Want to fix the #MeToo problem? Start with eliminating abstinence-only sex education

Want to fix the #MeToo problem? Start with eliminating abstinence-only sex education

The #MeToo movement has many people expressing confusion regarding what constitutes sexual assault, concern they will be targeted with accusations, and has left a question mark surrounding what can be done about the apparent epidemic of sexual assault and harassment.

One step forward, health experts say, would be to start funding better sex education programs. Studies show sex education programs that put an emphasis on consent and healthy sexual relationships would help reduce the rate of sexual violence amongst young adults.

However, only 24 states require sex education at all be taught in schools and of those, only 10 states specifically reference “healthy relationships” “sexual assault” or “consent” in those programs.

Many states teach abstinence-only sex education, which discourages sex outside of marriage rather than educating about sexual safety prior to marriage. Congress approved $85 million in funding for abstinence-only sex education in 2016, according to a May 2017 study published in the Journal of Adolescent Health.

To receive funding, these sexual education programs are required to put “unambiguous and primary emphasis and context” in six sexual risk avoidance topics that “normalizes the optimal health behavior of avoiding non-marital sexual activity.”

‘As a kid, I was taught that men would try to get sex from me, and my job was to say no.’

—Andrea Barrica, founder of online sex education platform the O.school

These topics include the what the program sees as the advantages of refraining from non-marital sex, including the decreased likelihood of poverty, the foundational components of healthy relationships and healthy marriages, how drugs and alcohol increase the risk of premarital sex, and “how to resist sexual coercion and dating violence.”

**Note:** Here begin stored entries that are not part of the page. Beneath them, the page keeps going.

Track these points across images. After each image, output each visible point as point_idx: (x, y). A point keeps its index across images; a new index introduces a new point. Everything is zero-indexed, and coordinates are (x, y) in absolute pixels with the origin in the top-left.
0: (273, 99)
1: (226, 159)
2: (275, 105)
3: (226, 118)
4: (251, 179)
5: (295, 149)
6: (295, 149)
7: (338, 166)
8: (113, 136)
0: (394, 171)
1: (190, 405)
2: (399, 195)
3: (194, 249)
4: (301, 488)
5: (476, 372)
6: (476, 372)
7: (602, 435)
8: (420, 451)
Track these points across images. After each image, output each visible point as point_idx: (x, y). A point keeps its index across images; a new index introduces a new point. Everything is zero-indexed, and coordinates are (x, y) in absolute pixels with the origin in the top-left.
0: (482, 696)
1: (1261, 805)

However, these abstinence-only sex education programs lead to shame and confusion surrounding sex, putting youth at higher risk of assault and making it less likely they will report such abuse, said Andrea Barrica, the founder and chief executive officer of online sex education platform the O.school.

“Conservative school boards don’t want to teach consent because they’re worried that it opens the door for consensual sexual activity,” she said. “But when you teach kids that all sexual feelings are wrong and shameful, rather than natural, it actually makes consent violations more probable.”

The question of what healthy sexual relationships and consent look like have come under renewed scrutiny during the #MeToo movement, which has prompted thousands of women to go public with experiences of sexual assault and harassment.

But Barrica said abstinence-only education plans put the burden of consent almost exclusively on women, creating a culture of shame that keeps abuse hidden. “As a kid, I was taught that men would try to get sex from me, and my job was to say no,” Barrica said. “When we teach girls that their job is to say no, it places the blame on us when we ‘fail’ — meaning we are less likely to report such violations. That internal shame is something predators count on.”

The U.S. government has spent about $2 billion on abstinence-only sex education programs in the past two decades, according to reproductive health non-profit the Guttmacher Institute.

‘The whole question is how you minimize harm and the conclusive evidence shows not by avoiding talking about these issues you actually make them worse.’

—James Hamblin, a lecturer on preventative medicine at Yale’s School of Public Health

Even programs that are not strictly abstinence-only have been criticized for failure to comprehensively cover sexual education and consent. The Title V Sexual Risk Avoidance Education program and the Sexual Risk Avoidance Education program receive $75 million annually in funding put a “primary emphasis” on “avoiding non-marital sexual activity,” according to non-partisan think tank the Congressional Research Service.

These government-sanctioned programs have very little proof of being effective, said James Hamblin, a lecturer on preventative medicine at Yale’s School of Public Health. “Sex is never 100% going to be without risks of all sorts, from unwanted pregnancies to sexually transmitted infections,” Hamblin said. “The whole question is how you minimize harm and the conclusive evidence shows not by avoiding talking about these issues you actually make them worse.”

Evidence shows teens are more likely to delay sex and have healthy, responsible and mutually consensual relationships when they do become sexually active if they are subjected to comprehensive, rather than abstinence-only sex education, a 2010 study from Sexuality Information and Education Council of the United States (SIECUS) found.

Because of this, children should be taught about consent from a very young age, even if they are not old enough to learn about it in the context of sex, said Lucinda Holt, a sex-ed expert at ANSWERS, a national sexual education organization at Rutgers University and adviser for sex-ed platform AMAZE.

She recommended that when a relative wants to hug or kiss a child, make it clear to the child they can say no. If a kid on the playground says they don’t want to play right now, make sure your child knows to accept that answer the first time they say, “no.”

“If we start having people learn from a young age not only what consent is but to respect another person’s boundaries, that goes a long way in terms of creating a culture where we don’t stand for people hurting one another,” Holt said. “We shouldn’t wait until someone is sexually active to teach them about sex and consent.”